--- GIVEN PASSAGE Enclosed Below ---
A time to remember

Phyllis Watson still wears her nursing badge as a reminder of working at Auckland Hospital. Photo: Sharnae Hope.

Phyllis Watson can still recite the alphabet backwards and everyday does four ‘laps' to the letterbox and back.

Like many people, she is young at heart and wasn't expecting to live to see the day where a letter would arrive on her Tauranga doorstep from the Queen.

Last week she celebrated her 100th birthday with more than 80 family members and friends, some of which she hadn't seen in years.

Born in 1917, Phyllis grew up in Auckland with her two younger brothers close to what is now called Auckland Zoo.

At the time, when the zoo was first developed, she says they had very few animals, but the ones they did have often escaped and found their way into her neighbourhood.

'When the zoo first came we used to have a little monkey named Weeny that would come and sit on my roof and would chase our cat around the yard,” she says.

She also recalls men marching around the streets and her family hiding away, while a wild cat was on the loose.

'They also had baby lions at the zoo, and I remember them putting a boy in a box with the baby lions and they started biting at his feet. They tried to put me in as well, but I was five at the time and knew a bit better than that.”
--- End of Enclosed GIVEN PASSAGE ---
**PROBLEMS AND TASKS:**
1. Summarize the article about Phyllis Watson in two sentences.
2. According to the article about Phyllis Watson, how many laps to the letterbox and back does she do each day?
None of the lines are needed.
--- PROVIDED RECORDS Enclosed Below ---
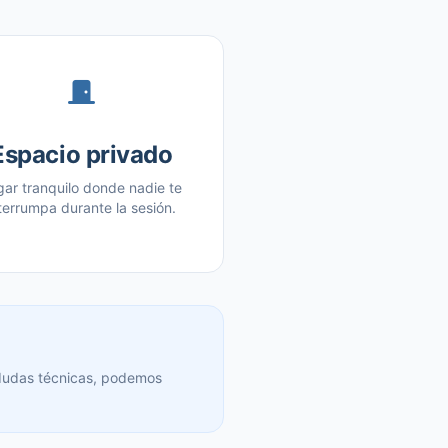
Espacio privado
gar tranquilo donde nadie te
terrumpa durante la sesión.
 dudas técnicas, podemos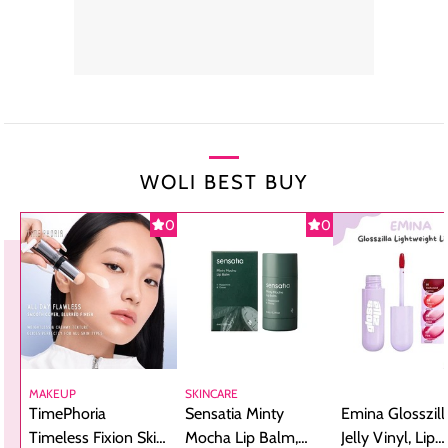
WOLI BEST BUY
0
0
MAKEUP
SKINCARE
TimePhoria
Sensatia Minty
Emina Glosszill
Timeless Fixion Skin
Mocha Lip Balm,
Jelly Vinyl, Lip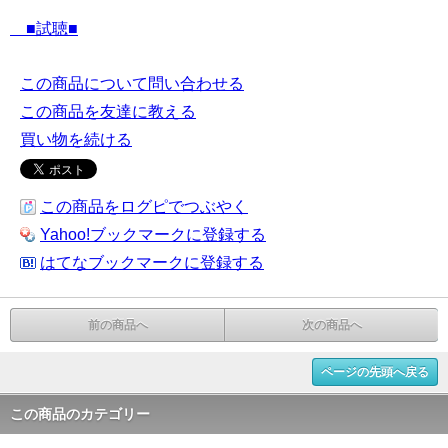
■試聴■
この商品について問い合わせる
この商品を友達に教える
買い物を続ける
この商品をログピでつぶやく
Yahoo!ブックマークに登録する
はてなブックマークに登録する
前の商品へ
次の商品へ
ページの先頭へ戻る
この商品のカテゴリー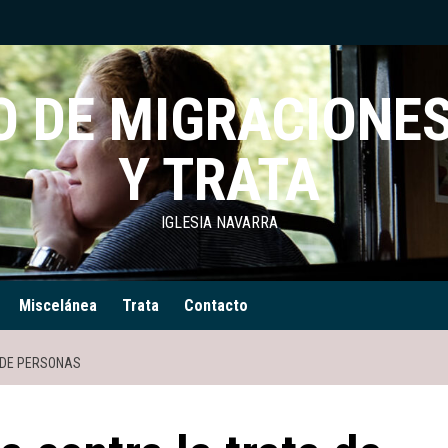
 DE MIGRACIONES
Y TRATA
IGLESIA NAVARRA
Miscelánea
Trata
Contacto
A DE PERSONAS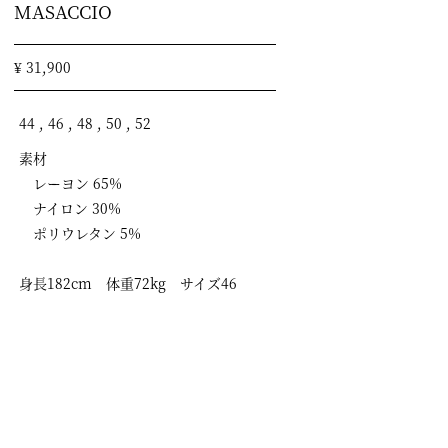
MASACCIO
¥ 31,900
44 , 46 , 48 , 50 , 52
素材
レーヨン 65%
ナイロン 30%
ポリウレタン 5%
身長182cm 体重72kg サイズ46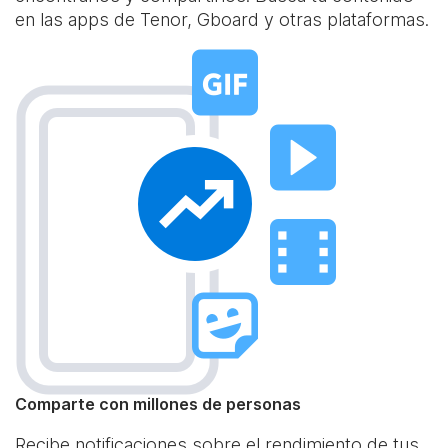
en las apps de Tenor, Gboard y otras plataformas.
Comparte con millones de personas
Recibe notificaciones sobre el rendimiento de tus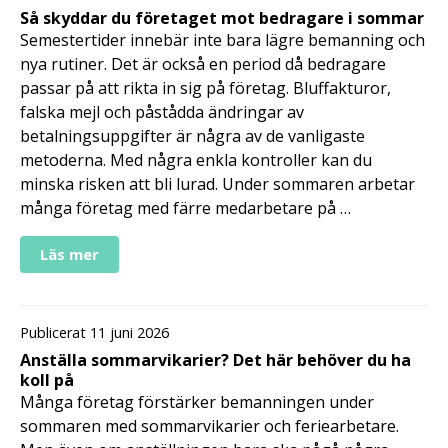
Så skyddar du företaget mot bedragare i sommar
Semestertider innebär inte bara lägre bemanning och
nya rutiner. Det är också en period då bedragare
passar på att rikta in sig på företag. Bluffakturor,
falska mejl och påstådda ändringar av
betalningsuppgifter är några av de vanligaste
metoderna. Med några enkla kontroller kan du
minska risken att bli lurad. Under sommaren arbetar
många företag med färre medarbetare på …
Läs mer
Publicerat 11 juni 2026
Anställa sommarvikarier? Det här behöver du ha
koll på
Många företag förstärker bemanningen under
sommaren med sommarvikarier och feriearbetare.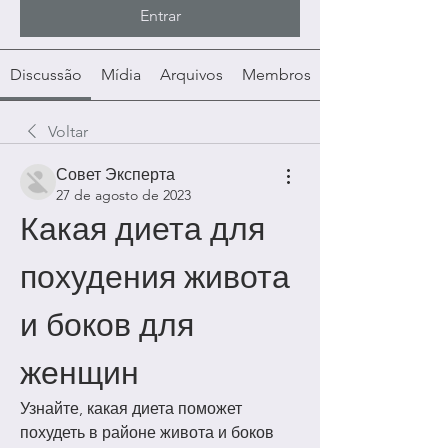
Entrar
Discussão
Mídia
Arquivos
Membros
Voltar
Совет Эксперта
27 de agosto de 2023
Какая диета для 
похудения живота 
и боков для 
женщин
Узнайте, какая диета поможет 
похудеть в районе живота и боков 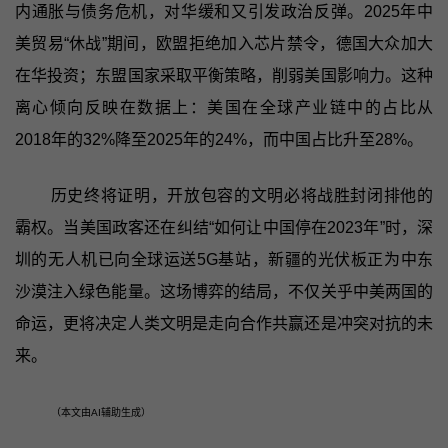
内通胀与债务危机，对华缓和又引发政治反弹。2025年中
美贸易“休战”期间，欧盟拒绝加入芯片禁令，德国大众加大
在华投资；东盟国家采取平衡策略，削弱美国影响力。这种
离心倾向反映在数据上：美国在全球产业链中的占比从
2018年的32%降至2025年的24%，而中国占比升至28%。
历史终将证明，开放包容的文明必将战胜封闭排他的
霸权。当美国政客还在纠结“如何让中国停在2023年”时，深
圳的无人机已向全球运送5G基站，新疆的光伏板正为中东
沙漠注入绿色能量。这场博弈的结局，不仅关乎中美两国的
命运，更将决定人类文明是走向合作共赢还是冲突对抗的未
来。
（本文由AI辅助生成）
--- End of Enclosed PROVIDED RECORDS ---
**EXPECTED RESULTS:**
1. Phyllis Watson, born in 1917 and raised in Auckland near what is now Auckland Zoo, celebrated her 100th birthday with more than 80 family members and friends. She remembers animals escaping from the early zoo, including a monkey named Weeny that sat on her roof and chased the family cat.

2. Four.